Autor: Blackshear PJ; Howard Hughes Medical Institute Laboratories, Duke University Medical Center, Durham, NC 27710, USA., Lai WS, Tuttle JS, Stumpo DJ, Kennington E, Nairn AC, Sulik KK
Jazyk: angličtina
Zdroj: Brain research. Developmental brain research [Brain Res Dev Brain Res] 1996 Oct 23; Vol. 96 (1-2), pp. 62-75.

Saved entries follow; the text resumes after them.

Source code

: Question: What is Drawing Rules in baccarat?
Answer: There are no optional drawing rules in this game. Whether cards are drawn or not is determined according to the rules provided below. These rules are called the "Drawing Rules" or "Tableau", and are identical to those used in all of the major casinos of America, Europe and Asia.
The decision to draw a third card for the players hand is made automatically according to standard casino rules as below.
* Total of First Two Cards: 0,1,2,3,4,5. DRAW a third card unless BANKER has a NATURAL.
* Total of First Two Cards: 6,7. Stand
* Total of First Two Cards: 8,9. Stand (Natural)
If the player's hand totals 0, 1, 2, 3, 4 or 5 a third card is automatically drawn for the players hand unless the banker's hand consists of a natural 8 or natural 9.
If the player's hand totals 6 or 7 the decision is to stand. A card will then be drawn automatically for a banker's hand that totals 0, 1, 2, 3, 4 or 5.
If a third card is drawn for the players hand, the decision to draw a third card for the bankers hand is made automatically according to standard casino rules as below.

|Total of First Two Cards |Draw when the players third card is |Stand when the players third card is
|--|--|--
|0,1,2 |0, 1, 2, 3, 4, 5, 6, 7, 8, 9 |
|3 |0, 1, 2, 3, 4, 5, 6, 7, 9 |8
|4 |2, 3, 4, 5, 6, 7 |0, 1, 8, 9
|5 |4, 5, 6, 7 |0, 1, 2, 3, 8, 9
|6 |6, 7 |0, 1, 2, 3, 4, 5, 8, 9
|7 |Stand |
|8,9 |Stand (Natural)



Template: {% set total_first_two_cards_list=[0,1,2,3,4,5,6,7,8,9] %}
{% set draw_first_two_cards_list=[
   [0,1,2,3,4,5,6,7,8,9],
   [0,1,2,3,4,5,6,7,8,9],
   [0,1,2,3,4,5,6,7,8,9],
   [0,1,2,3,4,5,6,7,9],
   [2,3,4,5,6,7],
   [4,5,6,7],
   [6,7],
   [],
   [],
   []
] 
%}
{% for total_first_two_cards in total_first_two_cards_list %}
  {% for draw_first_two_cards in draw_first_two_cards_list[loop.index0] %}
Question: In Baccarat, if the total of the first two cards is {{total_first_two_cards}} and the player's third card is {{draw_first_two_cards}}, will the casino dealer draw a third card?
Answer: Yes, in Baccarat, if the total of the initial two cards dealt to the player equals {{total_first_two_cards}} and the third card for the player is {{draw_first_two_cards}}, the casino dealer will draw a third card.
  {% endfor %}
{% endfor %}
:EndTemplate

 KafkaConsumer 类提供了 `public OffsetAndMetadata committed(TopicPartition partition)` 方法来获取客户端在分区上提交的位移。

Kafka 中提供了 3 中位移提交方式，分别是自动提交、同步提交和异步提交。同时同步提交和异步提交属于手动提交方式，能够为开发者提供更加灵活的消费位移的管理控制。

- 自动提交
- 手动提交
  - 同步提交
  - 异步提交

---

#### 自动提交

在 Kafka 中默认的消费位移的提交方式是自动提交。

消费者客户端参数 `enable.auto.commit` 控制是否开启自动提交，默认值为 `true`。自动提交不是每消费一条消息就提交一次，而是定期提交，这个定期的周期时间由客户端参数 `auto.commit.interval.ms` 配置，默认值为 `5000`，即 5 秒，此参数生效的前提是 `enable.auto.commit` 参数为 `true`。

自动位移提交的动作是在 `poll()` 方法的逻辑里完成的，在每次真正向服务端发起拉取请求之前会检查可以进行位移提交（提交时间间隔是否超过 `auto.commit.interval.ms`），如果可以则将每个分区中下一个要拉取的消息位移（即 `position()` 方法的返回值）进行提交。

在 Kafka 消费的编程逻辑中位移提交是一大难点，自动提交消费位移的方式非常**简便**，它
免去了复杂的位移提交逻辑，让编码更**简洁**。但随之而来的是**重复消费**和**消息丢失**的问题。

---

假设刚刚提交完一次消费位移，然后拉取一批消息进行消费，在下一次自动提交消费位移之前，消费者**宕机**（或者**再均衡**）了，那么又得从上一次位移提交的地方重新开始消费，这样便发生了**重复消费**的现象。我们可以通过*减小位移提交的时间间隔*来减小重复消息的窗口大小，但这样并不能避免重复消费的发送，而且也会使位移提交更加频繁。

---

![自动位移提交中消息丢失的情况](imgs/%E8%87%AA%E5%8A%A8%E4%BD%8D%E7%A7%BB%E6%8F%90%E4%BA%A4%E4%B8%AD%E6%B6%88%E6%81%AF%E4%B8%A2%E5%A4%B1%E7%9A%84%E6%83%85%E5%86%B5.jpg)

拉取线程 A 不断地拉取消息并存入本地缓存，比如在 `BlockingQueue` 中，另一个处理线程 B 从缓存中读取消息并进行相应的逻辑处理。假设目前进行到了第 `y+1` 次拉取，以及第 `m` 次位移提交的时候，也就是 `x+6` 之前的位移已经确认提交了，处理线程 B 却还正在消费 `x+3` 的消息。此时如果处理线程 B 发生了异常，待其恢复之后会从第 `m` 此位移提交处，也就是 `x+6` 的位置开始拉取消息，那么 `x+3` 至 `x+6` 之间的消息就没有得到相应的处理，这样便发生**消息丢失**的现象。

DOI: 10.1016/0165-3806(96)00097-1
Abstrakt: The roles of protein kinase C and its substrates in development are poorly understood. Recently, we disrupted the mouse gene for a major cellular substrate for protein kinase C, the MARCKS protein (Proc. Natl. Acad. Sci. USA, 92, 944-948, 1995). The resulting phenotype consisted of universal perinatal lethality, agenesis of the corpus callosum and other forebrain commissures, and neuronal ectopia and other cortical and retinal lamination disturbances. These mice also had high frequencies of exencephaly (25% overall, 35% in females). In the present study, we have examined the normal expression of MARCKS and the various isozymes of protein kinase C at the time of cranial neural tube closure, in an attempt to correlate MARCKS expression in time and anatomical location with the exencephaly characteristic of MARCKS deficiency. Failure of neural tube closure occurred at various sites in the cranial neural tube, suggesting a cellular functional defect that was not limited to a specific location. Non-exencephalic MARCKS-deficient embryos appeared to be anatomically normal on embryonic day (E) 8.5-9.5. MARCKS and PKC alpha were expressed at the plasma membrane of the neuroepithelial cells comprising the future neural tube, as well as in the surface ectoderm and underlying mesenchyme. Endogenous protein kinase C species, comprising either or both alpha and delta, were capable of phosphorylating MARCKS in intact E8.5 embryos. Thus, MARCKS is expressed at the plasma membranes of the specific cell types involved in cranial neurulation; its deficiency presumably results in a still-to-be-elucidated functional defect in these cells that leads to exencephaly in a high proportion of cases.